Réforme de l'assurance chômage : l'économiste Éric Heyer s'inquiète "d'effets de bord" qui pénaliseraient une partie des chômeurs
Le directeur du département analyse et prévision à l'Observation français des conjonctures économiques de Sciences Po rappelle que seuls 48 % des chômeurs sont indemnisés.
"On est en train de jouer sur 8 % des chômeurs indemnisés [qui ne voudraient pas retrouver un emploi], avec le risque qu'il y ait des effets de bord" sur les autres chômeurs qui n'y arrivent vraiment pas, analyse l'économiste Éric Heyer, directeur du département analyse et prévision à l'Observation français des conjonctures économiques de Sciences Po, mercredi 1er décembre sur franceinfo, alors que le durcissement de l'accès à l'indemnisation chômage entre en vigueur ce jour : il faut maintenant avoir travailler six mois pendant les deux années précédentes pour y avoir accès, contre quatre mois auparavant.
franceinfo : Pensez-vous, comme le gouvernement, que tous les clignotants sont au vert pour l'entrée en vigueur des nouvelles règles de l'assurance chômage ?
Il faudrait être un peu plus prudent dans la mesure où on a vu une remontée du chômage dans les derniers chiffres. Le taux de chômage de référence est remonté à 8,1 %. On est revenu à peu près au niveau d'avant crise de ce point de vue-là mais avec tout de même des petits doutes sur les créations d'emplois dans les mois à venir. C'est vrai que ce n'est pas la catastrophe annoncée, ce n'est pas le million de chômeurs supplémentaires, mais j'aurais été un peu plus prudent quand le gouvernement dit que ça y est, tout va bien sur le front de l'emploi.
Le gouvernement espère que le durcissement de l'accès aux allocations va inciter à trouver un emploi. Est-ce un pari gagnant, selon vous ?
C'est un pari risqué. L'aléa moral, c'est-à-dire le fait que certains chômeurs n'acceptent pas des offres d'emplois et préfèrent jouer avec le système, doit bien exister. Pôle emploi a tenté de l'évaluer et sur les chômeurs indemnisés il y aurait 8 % qui effectivement ne chercheraient pas activement un emploi et refuseraient des offres d'emplois.

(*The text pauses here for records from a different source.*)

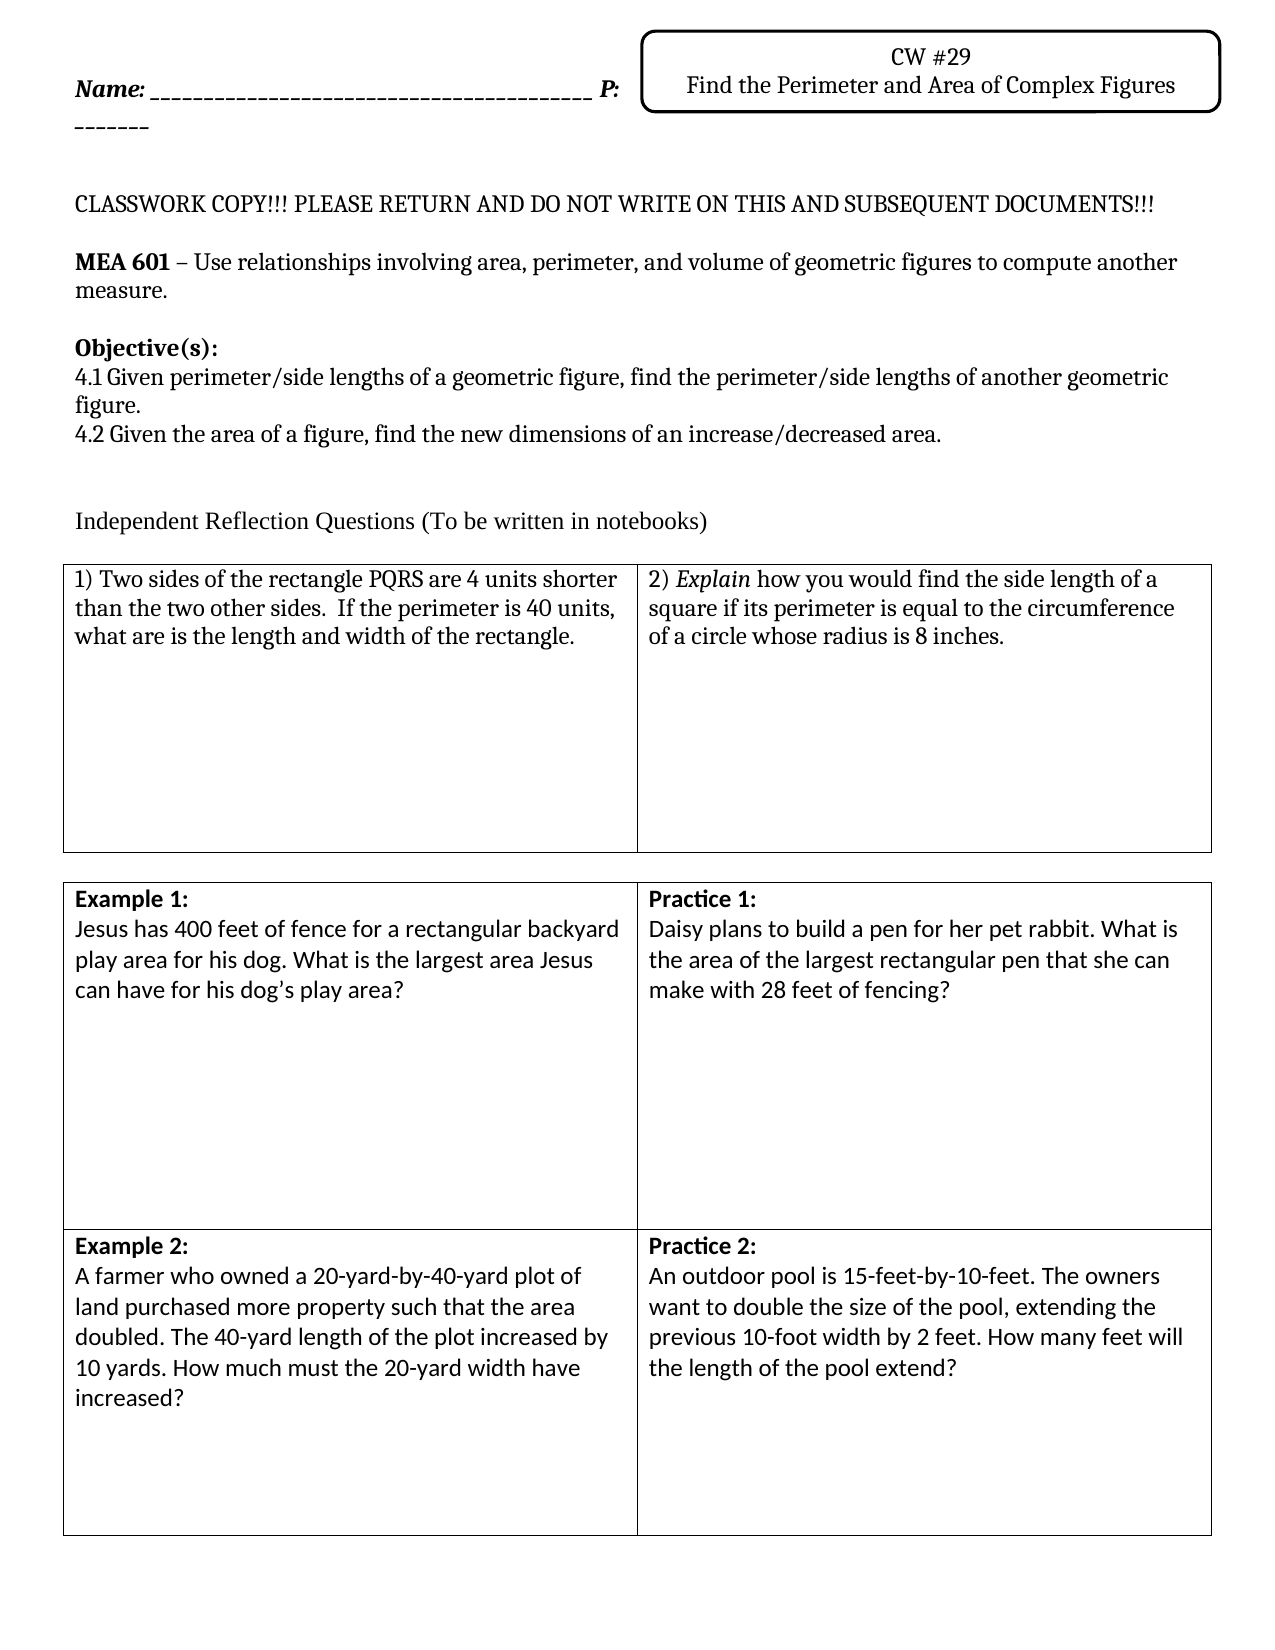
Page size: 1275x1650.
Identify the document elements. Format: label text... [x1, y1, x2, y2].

table_header Example 1: Jesus has 400 feet of fence for a rectangular backyard play area for his dog. What is the largest area Jesus can have for his dog’s play area? [64, 883, 637, 1229]
text 4.2 Given the area of a figure, find the new dimensions of an increase/decreased area. [75, 420, 1200, 449]
table_header Practice 1: Daisy plans to build a pen for her pet rabbit. What is the area of the largest rectangular pen that she can make with 28 feet of fencing? [638, 883, 1211, 1229]
table_cell Practice 2: An outdoor pool is 15-feet-by-10-feet. The owners want to double the size of the pool, extending the previous 10-foot width by 2 feet. How many feet will the length of the pool extend? [638, 1230, 1211, 1535]
subtitle Objective(s): [75, 334, 1200, 362]
table_header 1) Two sides of the rectangle PQRS are 4 units shorter than the two other sides. If the perimeter is 40 units, what are is the length and width of the rectangle. [64, 565, 637, 852]
text MEA 601 – Use relationships involving area, perimeter, and volume of geometric figures to compute another measure. [75, 247, 1200, 305]
table_cell Example 2: A farmer who owned a 20-yard-by-40-yard plot of land purchased more property such that the area doubled. The 40-yard length of the plot increased by 10 yards. How much must the 20-yard width have increased? [64, 1230, 637, 1535]
table_header 2) Explain how you would find the side length of a square if its perimeter is equal to the circumference of a circle whose radius is 8 inches. [638, 565, 1211, 852]
text CLASSWORK COPY!!! PLEASE RETURN AND DO NOT WRITE ON THIS AND SUBSEQUENT DOCUMENTS!!! [75, 190, 1200, 219]
text Independent Reflection Questions (To be written in notebooks) [75, 506, 1200, 535]
text Name: _________________________________________ P: _______ [75, 75, 1200, 132]
text 4.1 Given perimeter/side lengths of a geometric figure, find the perimeter/side lengths of another geometric figure. [75, 362, 1200, 420]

Donc on est en train de jouer sur 8 % des chômeurs indemnisés, avec le risque qu'il y ait des effets de bord, c'est-à-dire des chômeurs qui n'arrivent pas à travailler plus que quatre mois, pas de leur fait mais parce qu'il y a des difficultés tout de même pour trouver un emploi pour un certain nombre de personnes, et qui seraient pénalisés. On voit bien que les économies évoquées, les 800 millions d'euros, porteraient sur ces chômeurs-là qui ne sont pas des chômeurs aisés.
La mesure peut-elle être réellement efficace pour inciter les chômeurs à retrouver un emploi alors que la moitié d'entre eux ne touchent déjà pas d'indemnités ?
Il n'y a que 48 % des chômeurs qui sont indemnisés. La majorité des chômeurs ne le sont pas. Et donc pour eux cette réforme ne sera ni plus ni moins incitative. Ça ne change rien. On essaie vraiment de jouer sur une fraction de la population, il faut quand même avoir ça en tête. Il me semble qu'un des buts mêmes de cette réforme est de faire des économies.
"En année pleine, ça ferait un peu moins de deux milliards d'euros d'économie donc on essaie de rendre le système un peu moins généreux pour faire des économies."
Éric Heye, économisteà franceinfo
La dégressivité des indemnisés des cadres à partir du septième mois d'allocations peut-elle les aider également ?
Là, pour le coup, il y a une littérature académique qui s'est penché sur la question et il ressort que la dégressivité n'est pas un bon système pour retrouver un emploi. C'est un bon système pour faire des économies en revanche. Globalement, pour faire des économies, vous incitez des chômeurs aisés à reprendre très vite un emploi qui n'est pas forcément au niveau de leurs compétences et donc ils prennent la place d'un autre chômeur qui aurait pu répondre à ces offres d'emploi. Pour l'Unedic c'est bien parce que, globalement, vous enlevez un chômeur qui coûte cher et vous gardez un chômeur qui coûte moins cher, c'est comme ça que vous faites des économies, mais en termes de nombre de chômeurs, ça ne change rien. Il y a toujours le même nombre. C'est vraiment une mesure qui vise à faire des économies. En plus, la littérature nous montre qu'une personne qui a accepté un emploi qui n'est pas dans ses compétences n'est pas satisfaite, n'est pas épanouie au travail, sa productivité baisse et donc, finalement, même l'économie n'en sort pas gagnante dans l'histoire.